The series undoubtedly has a particular worldview but Succession is a rare example of a show that truthfully looks at characters without placing any judgement on them. As Tom Wambsgans tells his hapless sidekick Cousin Greg: “This is not fucking Charles Dickens’ world. You don’t go around talking about principles.”

In the absence of a moral centre, the writers can let loose with inventing deliciously acerbic dialogue and depraved psychological character insights that make the show so much fun to watch.


J. Smith-Cameron as Gerri (credit: Macall B. Polay/HBO)

Staff writer Jamie Carragher recalls a particularly hilarious instance where Armstrong’s riffing on a conversation between Roman and Gerri reduced him to tears of laughter. “It was pretty hard labour on the ribs. I feel like that’s some sort of workplace bullying, having to type down this killer dialogue that you’re terrified of losing because it’s making you cry,” he jokes.

But alongside the hysterics is a huge level of hard graft that goes into building the world of the show. Such is the intensity of the research that each season the writers produce a super-­document known as “The Meg”, containing up to 300 pages of potential storylines that didn’t quite make the cut. “You do end up going down some routes that, on reflection, go nowhere, but they’re just part of the process,” Carragher admits.

From prison consultants for white-­collar criminals to cruise-line health and safety policy, all the writers are given different assignments to become mini experts in a specific area. No stone is left unturned. “We end up reading a lot of either dry or bizarre business autobiographies and mine them for stories,” says Carragher.

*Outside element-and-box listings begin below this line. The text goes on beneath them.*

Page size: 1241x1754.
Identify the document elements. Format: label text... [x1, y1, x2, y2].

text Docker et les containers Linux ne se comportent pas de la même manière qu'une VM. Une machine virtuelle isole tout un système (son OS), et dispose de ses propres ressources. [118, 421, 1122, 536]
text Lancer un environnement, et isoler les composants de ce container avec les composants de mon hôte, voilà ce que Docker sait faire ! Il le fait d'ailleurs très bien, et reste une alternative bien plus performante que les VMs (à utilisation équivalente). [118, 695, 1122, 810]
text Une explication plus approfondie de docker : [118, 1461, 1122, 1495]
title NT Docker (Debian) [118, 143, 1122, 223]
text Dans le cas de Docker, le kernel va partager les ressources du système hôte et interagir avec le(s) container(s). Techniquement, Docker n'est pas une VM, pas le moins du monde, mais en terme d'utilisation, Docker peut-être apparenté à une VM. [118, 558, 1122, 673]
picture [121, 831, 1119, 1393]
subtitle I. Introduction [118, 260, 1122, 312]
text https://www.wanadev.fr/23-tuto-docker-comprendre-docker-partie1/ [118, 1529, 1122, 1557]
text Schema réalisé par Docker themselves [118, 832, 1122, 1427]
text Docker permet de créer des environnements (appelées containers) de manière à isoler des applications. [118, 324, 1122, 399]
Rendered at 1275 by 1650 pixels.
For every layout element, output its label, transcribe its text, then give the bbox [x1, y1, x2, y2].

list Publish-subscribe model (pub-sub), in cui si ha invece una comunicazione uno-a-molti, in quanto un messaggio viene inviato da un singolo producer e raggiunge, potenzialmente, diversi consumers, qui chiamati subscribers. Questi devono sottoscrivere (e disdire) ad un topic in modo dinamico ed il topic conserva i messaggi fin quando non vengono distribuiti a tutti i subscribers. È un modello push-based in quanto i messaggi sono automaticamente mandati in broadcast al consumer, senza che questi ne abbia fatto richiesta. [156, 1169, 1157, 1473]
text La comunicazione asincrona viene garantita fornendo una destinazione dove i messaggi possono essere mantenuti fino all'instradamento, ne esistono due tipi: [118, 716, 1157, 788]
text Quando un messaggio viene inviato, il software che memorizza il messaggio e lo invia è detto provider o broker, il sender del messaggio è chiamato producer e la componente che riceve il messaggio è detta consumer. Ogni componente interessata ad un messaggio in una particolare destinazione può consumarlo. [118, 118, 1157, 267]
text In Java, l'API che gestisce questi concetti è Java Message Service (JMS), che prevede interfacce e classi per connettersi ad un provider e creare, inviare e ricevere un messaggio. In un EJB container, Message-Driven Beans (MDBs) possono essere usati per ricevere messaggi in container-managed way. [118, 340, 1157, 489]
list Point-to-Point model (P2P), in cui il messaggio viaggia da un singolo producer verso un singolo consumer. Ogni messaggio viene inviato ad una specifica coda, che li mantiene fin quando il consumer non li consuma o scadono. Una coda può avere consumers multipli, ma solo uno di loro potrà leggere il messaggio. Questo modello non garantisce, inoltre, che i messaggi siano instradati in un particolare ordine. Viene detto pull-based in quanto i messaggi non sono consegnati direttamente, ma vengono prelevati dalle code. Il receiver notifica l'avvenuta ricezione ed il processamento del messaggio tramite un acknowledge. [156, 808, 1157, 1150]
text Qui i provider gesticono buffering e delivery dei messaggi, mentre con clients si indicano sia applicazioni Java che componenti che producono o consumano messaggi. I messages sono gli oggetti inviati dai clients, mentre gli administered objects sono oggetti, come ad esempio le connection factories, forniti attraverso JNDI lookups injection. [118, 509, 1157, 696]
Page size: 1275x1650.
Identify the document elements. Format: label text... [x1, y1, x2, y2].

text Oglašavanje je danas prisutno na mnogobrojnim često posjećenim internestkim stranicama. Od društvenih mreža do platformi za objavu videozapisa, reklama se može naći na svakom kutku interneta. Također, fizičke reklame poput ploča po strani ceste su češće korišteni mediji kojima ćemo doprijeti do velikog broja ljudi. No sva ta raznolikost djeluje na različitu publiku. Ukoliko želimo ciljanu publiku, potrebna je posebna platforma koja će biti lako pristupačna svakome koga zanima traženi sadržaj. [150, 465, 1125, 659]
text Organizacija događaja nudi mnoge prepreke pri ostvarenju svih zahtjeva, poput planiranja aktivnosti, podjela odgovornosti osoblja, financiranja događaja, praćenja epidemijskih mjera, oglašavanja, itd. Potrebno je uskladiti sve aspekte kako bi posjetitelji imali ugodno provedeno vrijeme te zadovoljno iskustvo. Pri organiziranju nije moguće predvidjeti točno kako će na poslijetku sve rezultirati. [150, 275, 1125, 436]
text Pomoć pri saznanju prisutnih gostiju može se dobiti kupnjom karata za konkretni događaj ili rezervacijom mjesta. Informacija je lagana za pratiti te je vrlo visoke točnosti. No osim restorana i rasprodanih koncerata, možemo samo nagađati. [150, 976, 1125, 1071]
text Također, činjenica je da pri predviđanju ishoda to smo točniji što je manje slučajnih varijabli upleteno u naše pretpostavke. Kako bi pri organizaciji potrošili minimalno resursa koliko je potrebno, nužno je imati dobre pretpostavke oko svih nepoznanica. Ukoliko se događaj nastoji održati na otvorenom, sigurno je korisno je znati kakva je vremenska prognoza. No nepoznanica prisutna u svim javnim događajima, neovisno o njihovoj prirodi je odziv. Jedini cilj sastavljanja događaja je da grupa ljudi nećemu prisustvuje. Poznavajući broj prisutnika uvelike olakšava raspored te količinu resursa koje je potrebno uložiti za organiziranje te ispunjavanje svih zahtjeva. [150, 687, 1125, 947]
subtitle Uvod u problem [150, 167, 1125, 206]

As much as Succession’s dark world resonates with today’s socio-political currents, the writers avoid overtly specific correlations with our fast-­changing reality.

“We’re not in the game of predicting what America is going to look like in 12 months’ time when we start writing. I think there’s almost more chance of Succession saying something about the world we live in if the team doesn’t try and stay ahead of the times,” says Carragher. “We talk about the long-­established patterns in history and politics of what people do with power. So, as much as Succession is a show about now, it’s also very much about a larger scale of history.”

Indeed, season 2’s explosive finale was steeped in historical literary allusions. As Kendall left Logan’s yacht to become his blood sacrifice with a Judas kiss on the cheek, his shock whistleblowing to the press left viewers reeling at the act of patricide.

Having described that finale as “a masterclass on how to end a series” when it aired, Tranter teases that the ending of the third series is even more accomplished.

“The twist feels so authentically credible and kind of obvious that, of course, that would happen. And yet it’s really surprising, which is a very, very difficult thing to do but, somehow, [Jesse] does it,” she enthuses. “I’ve read the scripts for Jesse’s penultimate episode and finale, and I just sort of look at them and think, ‘How the fuck?’ So, yes, I said that about season 2 and I believe it. But you know what? Season 3 is even better.”

With all the top-secret information that Tranter has about each of the Roy children vying for Logan’s throne, does she have a desired successor?

“Listen, as a mother of twins, there’s no such thing as having a favourite. I love all the Roy siblings,” she says. “But I don’t want any of them to win. I want them all to lose big time.”